_Selected excerpt:_
Then there are a bunch of test suites which need to run to validate that a distribution conforms, and in my experience, this ends to be where new issues show up that break the assumption that everything's clean and portable, so there may well be extra debugging here.
As this is a non-trivial amount of work, the question then arises, does anyone care about this enough to actually do the work? Linaro is an obvious organisation that could expend some engineering effort on this, but to do that it needs some indication that it's more than a 'would-be-nice'.
Who actually uses the LSB for making widely-distributed binaries? Would anyone do so on ARM if it was specced? Is it important to make ARM a 'real' architecture alongside the others, e.g. especially in server space?
In my experience anyone distributing binaries actually picks a small set of distros and builds for those explicitly, rather than relying on the LSB. Does that mean that it's not actually useful in the real world? I guess in a sense this posting is to the wrong lists; we're all free software people here who have little use for the LSB. Where do the proprietary software distributors hang out :-)
It's easy to think of potential use-cases, and I think ultimately, unless the LSB is in fact entirely irrelevant, this work will get done everntually. But should we get on with that now, rather than whatever else we might be fixing, and if so, who is volunteering to get involved?
( Jon Masters and I have both expressed interest but are not exactly brimming over with spare time. Any more for any more?)
Opinions welcome.
Wookey
On Wed, Jun 01, 2011 at 07:32:18AM +0900, David Rusling wrote:
On 06/01/11 01:22, Wookey wrote:
As this is a non-trivial amount of work, the question then arises, does anyone care about this enough to actually do the work? Linaro is an obvious organisation that could expend some engineering effort on this, but to do that it needs some indication that it's more than a 'would-be-nice'.
Wookey, the short answer is 'yes'. The next question is 'who?'.
Absolutely, yes. It makes a lot of sense for the growing number of people looking to collaborate here to pool their efforts in an existing central spec/location.
Maybe this can be bolted onto the hard float work, I'll let Konstantinos and Steve respond...
Ah, I guess I've just volunteered myself haven't I? :-)
/me goes to subscribe to the LSB lists and start reading things.
Cheers,
Steve, thanks, have a poke around and tell me / OCTO what it means to join in, what the costs and benefits are etc...
Dave
On 06/01/11 22:36, Steve McIntyre wrote:
On Wed, Jun 01, 2011 at 07:32:18AM +0900, David Rusling wrote:
On 06/01/11 01:22, Wookey wrote:
As this is a non-trivial amount of work, the question then arises, does anyone care about this enough to actually do the work? Linaro is an obvious organisation that could expend some engineering effort on this, but to do that it needs some indication that it's more than a 'would-be-nice'.
Wookey, the short answer is 'yes'. The next question is 'who?'.
Absolutely, yes. It makes a lot of sense for the growing number of people looking to collaborate here to pool their efforts in an existing central spec/location.
Maybe this can be bolted onto the hard float work, I'll let Konstantinos and Steve respond...
Ah, I guess I've just volunteered myself haven't I? :-)
/me goes to subscribe to the LSB lists and start reading things.

_Data listing:_

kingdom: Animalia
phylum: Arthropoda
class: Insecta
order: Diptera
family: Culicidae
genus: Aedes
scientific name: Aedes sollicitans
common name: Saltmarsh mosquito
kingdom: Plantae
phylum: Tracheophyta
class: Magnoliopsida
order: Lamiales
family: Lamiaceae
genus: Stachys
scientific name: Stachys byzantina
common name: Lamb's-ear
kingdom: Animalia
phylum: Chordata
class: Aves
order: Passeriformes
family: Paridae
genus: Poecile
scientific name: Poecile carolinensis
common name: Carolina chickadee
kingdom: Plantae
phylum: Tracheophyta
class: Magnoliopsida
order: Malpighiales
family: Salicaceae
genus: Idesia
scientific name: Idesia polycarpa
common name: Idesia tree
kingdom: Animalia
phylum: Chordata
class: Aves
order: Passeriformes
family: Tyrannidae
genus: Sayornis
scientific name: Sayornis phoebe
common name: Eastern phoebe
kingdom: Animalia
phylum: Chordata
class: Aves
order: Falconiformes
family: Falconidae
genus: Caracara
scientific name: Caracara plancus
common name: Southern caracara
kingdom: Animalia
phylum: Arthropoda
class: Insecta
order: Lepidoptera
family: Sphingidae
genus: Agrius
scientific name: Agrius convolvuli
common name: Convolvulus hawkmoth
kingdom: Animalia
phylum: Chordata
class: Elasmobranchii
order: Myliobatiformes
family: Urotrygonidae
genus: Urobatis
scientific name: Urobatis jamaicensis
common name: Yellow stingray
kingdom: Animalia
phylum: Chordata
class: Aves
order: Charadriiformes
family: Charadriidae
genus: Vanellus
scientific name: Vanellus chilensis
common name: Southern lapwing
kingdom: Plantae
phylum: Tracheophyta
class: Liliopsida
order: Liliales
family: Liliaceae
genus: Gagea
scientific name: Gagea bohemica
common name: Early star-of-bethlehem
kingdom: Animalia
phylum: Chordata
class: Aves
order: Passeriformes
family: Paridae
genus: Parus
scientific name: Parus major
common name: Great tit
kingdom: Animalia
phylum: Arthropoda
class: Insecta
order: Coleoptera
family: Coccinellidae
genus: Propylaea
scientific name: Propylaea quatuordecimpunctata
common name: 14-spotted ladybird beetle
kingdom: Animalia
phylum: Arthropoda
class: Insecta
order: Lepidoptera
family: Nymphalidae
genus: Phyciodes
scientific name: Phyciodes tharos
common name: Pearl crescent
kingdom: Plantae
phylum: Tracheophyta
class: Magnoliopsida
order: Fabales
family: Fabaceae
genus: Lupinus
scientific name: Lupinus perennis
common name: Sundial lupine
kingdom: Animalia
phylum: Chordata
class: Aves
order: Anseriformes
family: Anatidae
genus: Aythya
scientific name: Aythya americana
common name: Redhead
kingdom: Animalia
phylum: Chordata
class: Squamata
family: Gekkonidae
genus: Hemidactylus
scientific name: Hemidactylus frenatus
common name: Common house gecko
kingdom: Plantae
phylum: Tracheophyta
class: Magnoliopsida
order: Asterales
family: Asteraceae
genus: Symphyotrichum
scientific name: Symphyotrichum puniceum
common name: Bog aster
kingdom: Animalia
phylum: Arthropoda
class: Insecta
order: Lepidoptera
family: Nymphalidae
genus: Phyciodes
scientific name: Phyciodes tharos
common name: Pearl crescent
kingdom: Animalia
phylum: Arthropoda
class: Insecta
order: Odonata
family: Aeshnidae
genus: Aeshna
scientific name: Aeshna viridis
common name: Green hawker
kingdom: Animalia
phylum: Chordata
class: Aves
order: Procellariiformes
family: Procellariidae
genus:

_Given exercise:_
In the LSB discussion, why does the writer expect that "there may well be extra debugging here"? Answer in one to three sentences. The material comes from a separate source.

_The solution:_
In the writer's experience, running the test suites that validate whether a distribution conforms is where new issues tend to show up. Those issues break the assumption that everything is clean and portable.